There is no denying the desperate need for housing in California’s coastal communities and similar housing markets around the U.S. Yet, while places like the Bay Area are suffering from ballooning housing prices that are affecting people at all income levels, the development of market-rate housing may not be the most effective tool to prevent the displacement of low-income residents from their neighborhoods, nor to increase affordability at the neighborhood scale.

Through our analysis, we found that both market-rate and subsidized housing development can reduce displacement pressures, but subsidized housing is twice as effective as market-rate development at the regional level. It is unclear, however, if subsidized housing production can have a protective effect on the neighborhood even for those not fortunate enough to live in the subsidized units themselves.

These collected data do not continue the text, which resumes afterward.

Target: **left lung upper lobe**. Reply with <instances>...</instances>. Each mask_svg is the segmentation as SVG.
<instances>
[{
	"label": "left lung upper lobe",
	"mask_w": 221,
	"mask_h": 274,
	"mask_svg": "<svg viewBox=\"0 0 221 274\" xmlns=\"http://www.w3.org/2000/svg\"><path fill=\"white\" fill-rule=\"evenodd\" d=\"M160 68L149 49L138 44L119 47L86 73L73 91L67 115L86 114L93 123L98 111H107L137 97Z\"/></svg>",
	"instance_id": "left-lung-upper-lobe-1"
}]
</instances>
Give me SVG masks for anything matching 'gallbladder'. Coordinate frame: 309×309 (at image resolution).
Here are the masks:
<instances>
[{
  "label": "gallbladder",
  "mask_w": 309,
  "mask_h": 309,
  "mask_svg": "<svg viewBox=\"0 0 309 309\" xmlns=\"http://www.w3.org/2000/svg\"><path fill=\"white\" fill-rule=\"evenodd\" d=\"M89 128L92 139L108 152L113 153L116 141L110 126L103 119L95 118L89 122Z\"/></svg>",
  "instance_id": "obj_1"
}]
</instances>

By looking at data from the region and drilling down to local case studies, we also see that the housing market dynamics and their impact on displacement operate differently at these different scales. Further research and more detailed data would be needed to better understand the mechanisms via which housing production affects neighborhood affordability and displacement pressures. We know that other neighborhood amenities such as parks, schools, and transit have a significant impact on housing demand and neighborhood change and it will take additional research to better untangle the various processes at the local level.

In overheated markets like San Francisco, addressing the displacement crisis will require aggressive preservation strategies in addition to the development of subsidized and market-rate housing, as building alone won’t protect specific vulnerable neighborhoods and households. This does not mean that we should not continue and even accelerate building. However, to help stabilize existing communities we need to look beyond housing development alone to strategies that protect tenants and help them stay in their homes. (10-11, footnote omitted)

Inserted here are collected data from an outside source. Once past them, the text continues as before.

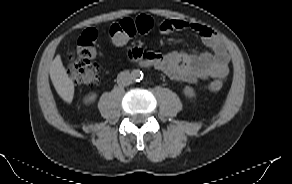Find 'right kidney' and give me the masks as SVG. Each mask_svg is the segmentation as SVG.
<instances>
[{
    "label": "right kidney",
    "instance_id": "ca27d5eb",
    "mask_svg": "<svg viewBox=\"0 0 292 184\" xmlns=\"http://www.w3.org/2000/svg\"><path fill=\"white\" fill-rule=\"evenodd\" d=\"M96 97H97L96 93H91L87 95L83 101L85 104H90L95 101Z\"/></svg>",
    "mask_w": 292,
    "mask_h": 184
}]
</instances>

The brief struggles with a paradox of housing — how come rents keep going up in neighborhoods with lots of new construction? The answer appears to be that the broad regional demand for housing in a market like the Bay Area or New York City overwhelms the local increase in housing supply. The new housing, then, just acts like a signal of gentrification in the neighborhoods in which it is located.

If I were to criticize this brief, I would say that it muddies the waters a bit as to what we need in hot markets like SF and NYC: first and foremost, far more housing units. In the absence of a major increase in supply, there will be intense market pressure to increase rents or convert units to condominiums. Local governments will have a really hard time overcoming that pressure and may just watch as area median income rises along with rents. New housing may not resolve the problem of large-scale displacement, but it will be hard to address displacement without it. Preservation policies should be pursued as well, but the only long-term solution is a lot more housing.

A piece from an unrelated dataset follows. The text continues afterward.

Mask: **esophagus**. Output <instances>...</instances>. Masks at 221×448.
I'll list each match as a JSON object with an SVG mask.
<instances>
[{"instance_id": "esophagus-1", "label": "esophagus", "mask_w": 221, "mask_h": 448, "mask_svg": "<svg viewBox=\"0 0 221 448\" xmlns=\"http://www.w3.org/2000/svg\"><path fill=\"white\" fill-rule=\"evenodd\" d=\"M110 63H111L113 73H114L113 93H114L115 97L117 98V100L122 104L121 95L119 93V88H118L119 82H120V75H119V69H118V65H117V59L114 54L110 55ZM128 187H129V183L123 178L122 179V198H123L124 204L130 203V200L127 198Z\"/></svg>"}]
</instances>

I would also say that the brief elides over the cost of building subsidized housing when it argues that subsidized housing has twice the impact of market-rate units on displacement. The question remains — at what cost? Subsidized housing is extremely expensive, often costing six figures per unit for new housing construction. The brief does not tackle the question of how many government dollars are needed to stop the displacement of one low-income household.

My bottom line: this brief begins to untangle the relationship between housing production and displacement, but there is more work to be done on this topic.